State regulators stepped in to prevent a crude oil pipeline shutdown, a move that could shape near-term operations and future oversight.

(P&GJ) — California regulators have approved emergency interim rate relief for Crimson Utilities’ San Pablo Bay crude oil pipeline system, allowing a nearly 60% increase in shipping rates to prevent a potential suspension of pipeline operations, according to a draft resolution issued by the California Public Utilities Commission (CPUC).

The resolution authorizes Crimson Utilities — San Pablo Bay Pipeline Company LLC and Crimson California Pipeline LP — to raise interim transportation rates on the SPB-KLM system to $3.7527 per barrel, effective August 1, 2025, subject to refund. Regulators concluded the increase is necessary to address sustained volume declines that have left the pipeline with negative operating cash flow and, at times, zero nominations.

The SPB-KLM system is a 373-mile intrastate crude oil pipeline that transports crude from California’s San Joaquin Valley to refineries in the San Francisco Bay Area. CPUC staff found that declining throughput — including months where nominations dropped to zero — threatened the pipeline’s continued operation absent immediate relief.

“As reflected in the data provided, Crimson reported that nominations for the SPB-KLM pipeline for December 2025 were zero and that continued operation of the system without interim rate relief would not be financially sustainable,” the resolution states.

Regulators warned that suspending operations could disrupt crude movements across California, force greater reliance on trucking or waterborne transport, and introduce additional environmental and safety risks. The commission also noted that the SPB-KLM line plays a critical role when other crude pipelines experience outages.

Chevron Products Company and Valero Marketing and Supply Company protested the request, arguing the increase exceeded statutory limits and should be resolved through formal hearings.
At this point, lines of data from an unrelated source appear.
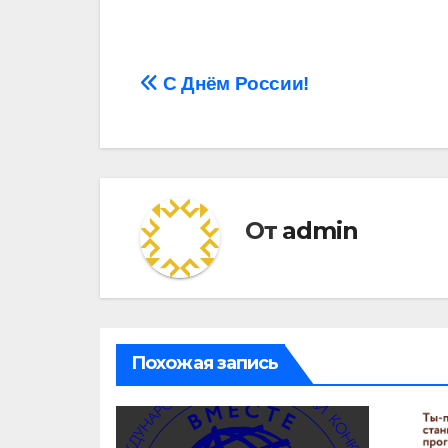
Навигация
С Днём России!
по
записям
От
admin
Похожая запись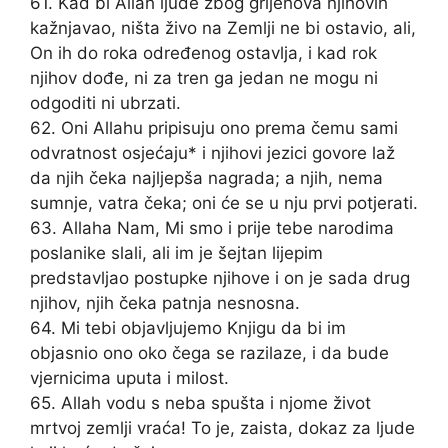
61. Kad bi Allah ljude zbog grijehova njihovih
kažnjavao, ništa živo na Zemlji ne bi ostavio, ali,
On ih do roka određenog ostavlja, i kad rok
njihov dođe, ni za tren ga jedan ne mogu ni
odgoditi ni ubrzati.
62. Oni Allahu pripisuju ono prema čemu sami
odvratnost osjećaju* i njihovi jezici govore laž
da njih čeka najljepša nagrada; a njih, nema
sumnje, vatra čeka; oni će se u nju prvi potjerati.
63. Allaha Nam, Mi smo i prije tebe narodima
poslanike slali, ali im je šejtan lijepim
predstavljao postupke njihove i on je sada drug
njihov, njih čeka patnja nesnosna.
64. Mi tebi objavljujemo Knjigu da bi im
objasnio ono oko čega se razilaze, i da bude
vjernicima uputa i milost.
65. Allah vodu s neba spušta i njome život
mrtvoj zemlji vraća! To je, zaista, dokaz za ljude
Crimson countered that California law does not restrict the commission’s authority to approve interim rate relief above 10% when circumstances warrant immediate action.

“The Commission has statutory authority to approve emergency rate relief for oil pipeline corporations in excess of 10 percent per year where, in the Commission’s discretion, circumstances warrant such relief,” the resolution concluded.

The CPUC emphasized that the rate increase is interim only, with final rates and any refunds to be determined in Crimson’s pending general rate case. As a condition of approval, Crimson must secure a letter of credit to protect shippers in the event refunds are required.